O ex-deputado fala desse governo alternativo como “aquilo que seria o milagre-Ventura”, mas “não foi”, e que este se assemelha mais ao “resultado de um jantar ocasional de amigos”. Para além disso, acredita que a lista é “a repetição do mesmo perfil de ministros dos últimos cinquenta anos, todos sem evidências empíricas vividas”, nomeadamente ao nível da Educação, pasta que queria e para a qual foi preterido face a Alexandre Franco de Sá.
Mithá Ribeiro fala ainda do Chega como um partido “cada vez mais disfuncional no sentido patológico do termo” e de André Ventura como alguém que “não compreende a essência ideológica do seu próprio partido”, que “prefere prejudicar uma sociedade inteira a correr o risco de expor o seu ego ao desconhecimento de determinada matéria” e que entregar poder a alguém assim é “construir um muro de betão contra o uso social da razão”.
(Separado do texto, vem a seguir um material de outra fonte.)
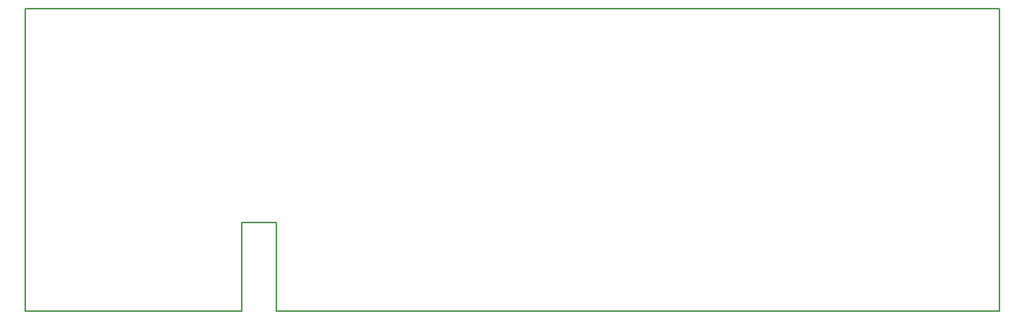
<source format=gm1>
G04 #@! TF.GenerationSoftware,KiCad,Pcbnew,(6.0.6-0)*
G04 #@! TF.CreationDate,2022-08-17T04:52:14+09:00*
G04 #@! TF.ProjectId,PENGO2JAMMA,50454e47-4f32-44a4-914d-4d412e6b6963,rev?*
G04 #@! TF.SameCoordinates,Original*
G04 #@! TF.FileFunction,Profile,NP*
%FSLAX46Y46*%
G04 Gerber Fmt 4.6, Leading zero omitted, Abs format (unit mm)*
G04 Created by KiCad (PCBNEW (6.0.6-0)) date 2022-08-17 04:52:14*
%MOMM*%
%LPD*%
G01*
G04 APERTURE LIST*
G04 #@! TA.AperFunction,Profile*
%ADD10C,0.150000*%
G04 #@! TD*
G04 APERTURE END LIST*
D10*
X110236000Y-121920000D02*
X110236000Y-111506000D01*
X114300000Y-111506000D02*
X114300000Y-121920000D01*
X199136000Y-86360000D02*
X84836000Y-86360000D01*
X110236000Y-111506000D02*
X114300000Y-111506000D01*
X114300000Y-121920000D02*
X199136000Y-121920000D01*
X199136000Y-121920000D02*
X199136000Y-86360000D01*
X84836000Y-121920000D02*
X84836000Y-86360000D01*
X84836000Y-121920000D02*
X110236000Y-121920000D01*
M02*

</source>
Mithá Ribeiro foi eleito deputado na XV, XVI e XVII legislaturas, todas as vezes pelo círculo de Leiria, tendo sido reconduzido como secretário da mesa da Assembleia da República em Junho passado, depois das eleições legislativas antecipadas. No Verão de 2022, saiu da vice-presidência do partido, depois de ter sido afastado do cargo de coordenador do Gabinete de Estudos do Chega por André Ventura. Já em Setembro último, três dias depois de ter sido anunciado o governo-sombra, renunciou ao mandato de deputado, tendo sido substituído por Rui Fernandes.